ホーム > 作曲家 > 作曲家（クラシック） > バルダッサーレ・ガルッピ (Baldassare Galuppi)
Known as ‘Il Buranello’, after Burano, his place of birth, Baldassare Galuppi played a leading part in the development of opera buffa, although his name may now be more familiar to readers of Robert Browning’s poem A Toccata of Galuppi’s, an elegy for the vanished heyday of Venice. A pupil of Antonio Lotti, Galuppi worked first in Florence before returning to Venice, where, in 1740, he was appointed maestro di musica at the Ospedale dei Mendicanti. He established a lasting reputation in England, where he spent two years, from 1741 to 1743, writing operas for the King’s Theatre, Haymarket. In Venice he was involved in the adaptation of Neapolitan opera buffa for Venetian audiences and then, in collaboration with Goldoni, writing a successful series of comic operas, while also contributing opere serie for performance in various theatres. In 1748 he was appointed vicemaestro of the Doge’s Chapel and in 1762 reached the height of his profession in Venice as maestro di cappella at St Mark’s. From 1765 to 1768 he was in Russia, in the service of Catherine the Great, and on his return to Venice was appointed also maestro di coro at the Ospedale dei Incurabili. In later years he turned from opera to keyboard compositions and sacred works, the latter notably a series of oratorios for the Incurabili
Operas and Occasional Works
Galuppi won particular success with his opera Il filosofo di campagna (‘The Country Philosopher’), with a libretto by Goldoni, a work that was widely staged. He had considerable success with a large number of other stage works, opere buffe and opere serie, the latter showing increasing awareness of the operatic reforms taking place. Galuppi also wrote dramatic cantatas and other occasional works, to celebrate events in the life of Venice. His aria Alla tromba della Fama (‘To the trumpet of Fame’) may have formed part of an opera or a dramatic cantata.

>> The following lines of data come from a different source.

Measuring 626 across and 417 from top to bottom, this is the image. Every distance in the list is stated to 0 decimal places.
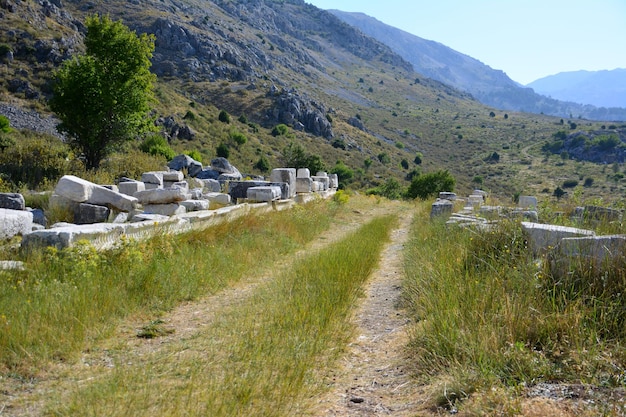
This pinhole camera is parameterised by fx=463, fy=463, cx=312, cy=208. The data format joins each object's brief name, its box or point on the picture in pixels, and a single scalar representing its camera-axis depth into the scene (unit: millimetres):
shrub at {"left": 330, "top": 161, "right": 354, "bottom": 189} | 42781
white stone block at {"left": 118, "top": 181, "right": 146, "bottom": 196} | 10719
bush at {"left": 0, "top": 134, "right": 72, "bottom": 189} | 12570
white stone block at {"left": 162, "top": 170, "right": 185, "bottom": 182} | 13445
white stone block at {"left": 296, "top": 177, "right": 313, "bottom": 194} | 16609
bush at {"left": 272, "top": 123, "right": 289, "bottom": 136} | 51375
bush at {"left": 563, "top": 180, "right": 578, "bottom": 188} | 45094
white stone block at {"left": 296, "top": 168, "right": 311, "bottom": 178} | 17953
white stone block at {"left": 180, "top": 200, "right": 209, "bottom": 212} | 10169
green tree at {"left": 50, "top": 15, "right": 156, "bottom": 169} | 14656
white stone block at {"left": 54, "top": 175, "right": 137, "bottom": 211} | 8602
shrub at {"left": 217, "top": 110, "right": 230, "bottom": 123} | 47344
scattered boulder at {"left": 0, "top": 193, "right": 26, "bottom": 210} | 8023
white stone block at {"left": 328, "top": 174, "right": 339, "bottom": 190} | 23328
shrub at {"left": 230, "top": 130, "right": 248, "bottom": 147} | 41131
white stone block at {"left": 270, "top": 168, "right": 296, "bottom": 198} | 14430
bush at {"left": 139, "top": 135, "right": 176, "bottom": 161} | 22234
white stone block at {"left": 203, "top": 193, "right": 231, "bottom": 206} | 12588
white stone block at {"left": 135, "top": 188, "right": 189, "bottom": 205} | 9867
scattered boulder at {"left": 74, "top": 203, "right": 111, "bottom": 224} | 8625
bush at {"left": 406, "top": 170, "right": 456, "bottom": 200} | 29172
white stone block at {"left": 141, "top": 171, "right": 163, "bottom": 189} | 12516
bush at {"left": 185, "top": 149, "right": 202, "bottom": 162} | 25328
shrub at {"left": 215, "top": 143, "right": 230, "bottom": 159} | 35812
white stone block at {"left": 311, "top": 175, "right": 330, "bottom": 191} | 20406
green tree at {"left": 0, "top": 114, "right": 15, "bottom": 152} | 17131
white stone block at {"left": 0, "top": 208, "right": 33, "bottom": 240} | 6183
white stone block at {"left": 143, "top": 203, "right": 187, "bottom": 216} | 9734
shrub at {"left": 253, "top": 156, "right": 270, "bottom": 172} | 36875
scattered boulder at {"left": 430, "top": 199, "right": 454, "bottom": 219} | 11953
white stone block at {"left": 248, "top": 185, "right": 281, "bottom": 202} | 12539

Galuppi’s sacred music includes Mass settings, and, unusually, unaccompanied vocal settings for the Russian Orthodox Church. His appointments at the Mendicanti and then at the Incurabili, two of the four famous institutions for the care of illegitimate or orphaned children, brought a series of oratorios.
Galuppi wrote a quantity of harpsichord music, token of his reputation as one of the foremost performers of his time.